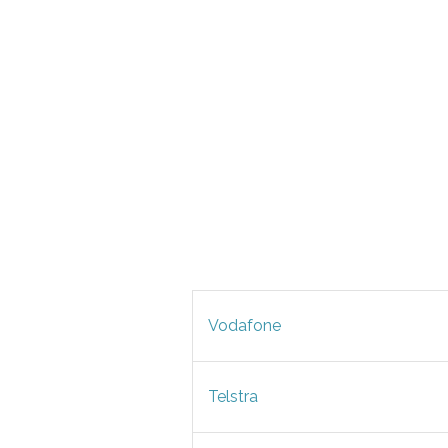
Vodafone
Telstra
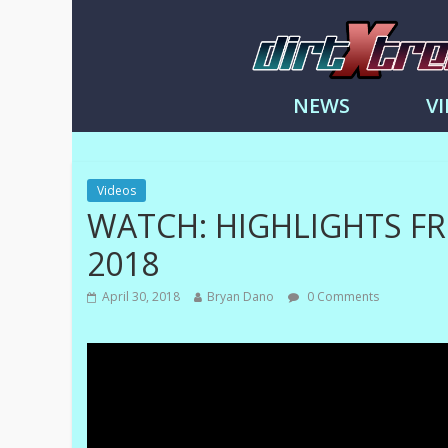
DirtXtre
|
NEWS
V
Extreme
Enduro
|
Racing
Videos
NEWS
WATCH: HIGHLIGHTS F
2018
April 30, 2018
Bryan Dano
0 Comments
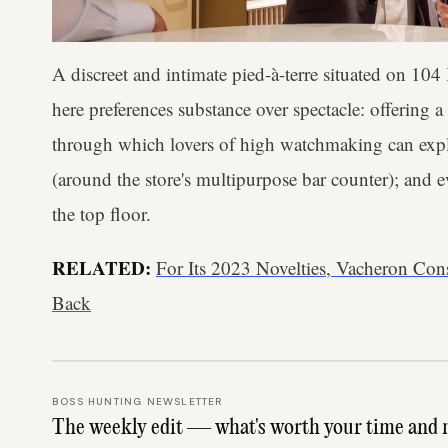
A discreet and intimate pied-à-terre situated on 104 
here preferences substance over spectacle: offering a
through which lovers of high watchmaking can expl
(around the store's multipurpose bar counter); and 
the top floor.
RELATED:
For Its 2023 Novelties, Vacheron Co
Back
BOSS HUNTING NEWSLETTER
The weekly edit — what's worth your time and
_ _ _ _
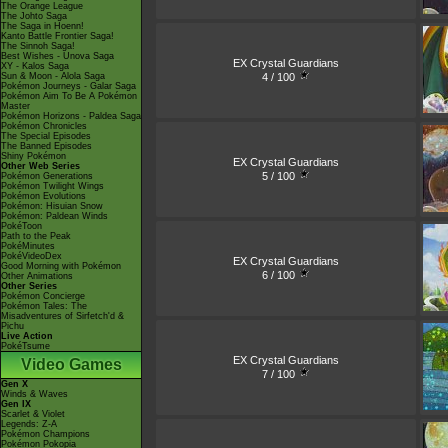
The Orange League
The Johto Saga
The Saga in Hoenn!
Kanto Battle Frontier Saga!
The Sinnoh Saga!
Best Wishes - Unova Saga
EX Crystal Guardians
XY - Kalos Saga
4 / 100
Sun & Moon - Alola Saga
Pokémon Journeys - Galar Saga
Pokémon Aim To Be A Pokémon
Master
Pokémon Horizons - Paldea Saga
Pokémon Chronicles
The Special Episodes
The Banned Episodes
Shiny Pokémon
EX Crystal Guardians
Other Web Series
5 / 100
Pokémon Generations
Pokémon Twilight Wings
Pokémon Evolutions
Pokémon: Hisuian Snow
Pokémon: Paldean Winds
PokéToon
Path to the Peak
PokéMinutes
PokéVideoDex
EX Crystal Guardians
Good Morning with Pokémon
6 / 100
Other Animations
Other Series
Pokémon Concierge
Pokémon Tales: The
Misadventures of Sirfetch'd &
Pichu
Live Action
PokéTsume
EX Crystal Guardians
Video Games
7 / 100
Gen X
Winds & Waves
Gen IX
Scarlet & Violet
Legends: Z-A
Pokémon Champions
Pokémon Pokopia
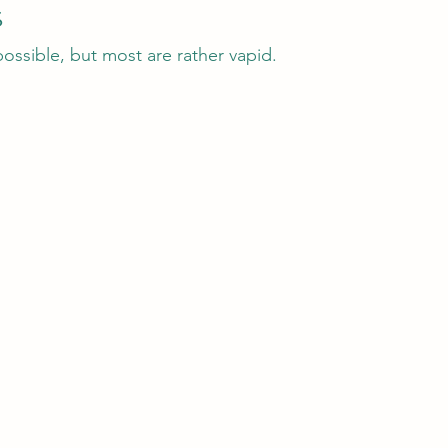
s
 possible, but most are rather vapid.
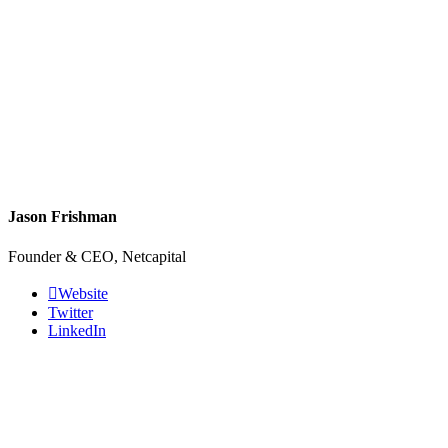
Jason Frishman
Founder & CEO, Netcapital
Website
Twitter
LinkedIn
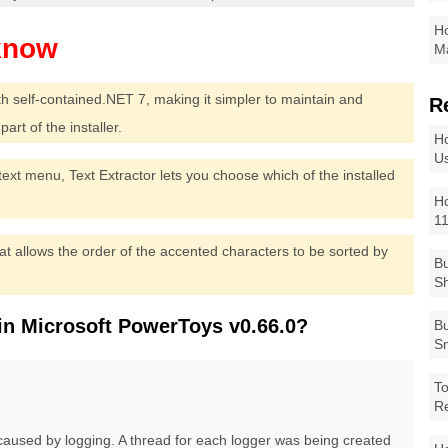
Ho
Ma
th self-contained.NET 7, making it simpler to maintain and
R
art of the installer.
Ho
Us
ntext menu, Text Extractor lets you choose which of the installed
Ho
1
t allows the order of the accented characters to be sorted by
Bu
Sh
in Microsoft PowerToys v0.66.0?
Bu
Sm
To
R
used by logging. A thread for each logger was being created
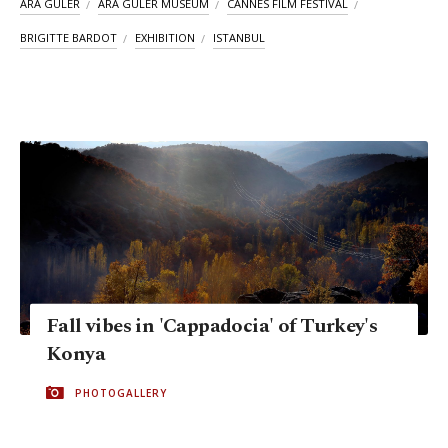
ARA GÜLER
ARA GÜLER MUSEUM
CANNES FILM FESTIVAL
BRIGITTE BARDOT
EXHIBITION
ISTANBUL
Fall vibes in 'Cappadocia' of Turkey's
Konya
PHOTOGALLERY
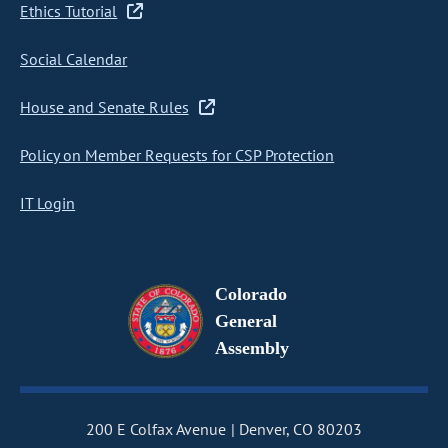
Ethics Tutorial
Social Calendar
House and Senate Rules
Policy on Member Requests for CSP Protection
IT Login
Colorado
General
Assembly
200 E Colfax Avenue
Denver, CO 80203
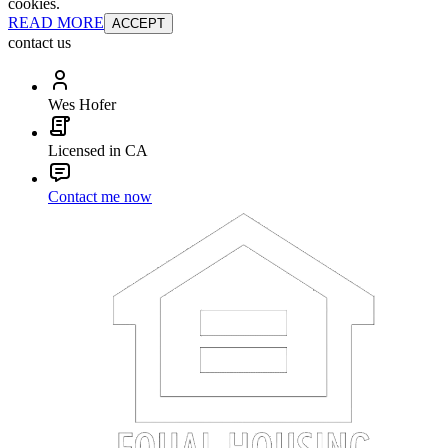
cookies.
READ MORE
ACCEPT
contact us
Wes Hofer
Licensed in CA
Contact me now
_ _ _ _
Job: Render everything in the listing above, from the line containing "Ethics Tutorial" down to the line containing "Contact me now", as a JSON list of strings with one string per line and no blank lines. Leave the pictures out of your answer.

Your solution:
[
  "Ethics Tutorial",
  "Social Calendar",
  "House and Senate Rules",
  "Policy on Member Requests for CSP Protection",
  "IT Login",
  "Colorado",
  "General",
  "Assembly",
  "200 E Colfax Avenue",
  "Denver, CO 80203",
  "cookies.",
  "READ MORE",
  "ACCEPT",
  "contact us",
  "Wes Hofer",
  "Licensed in CA",
  "Contact me now"
]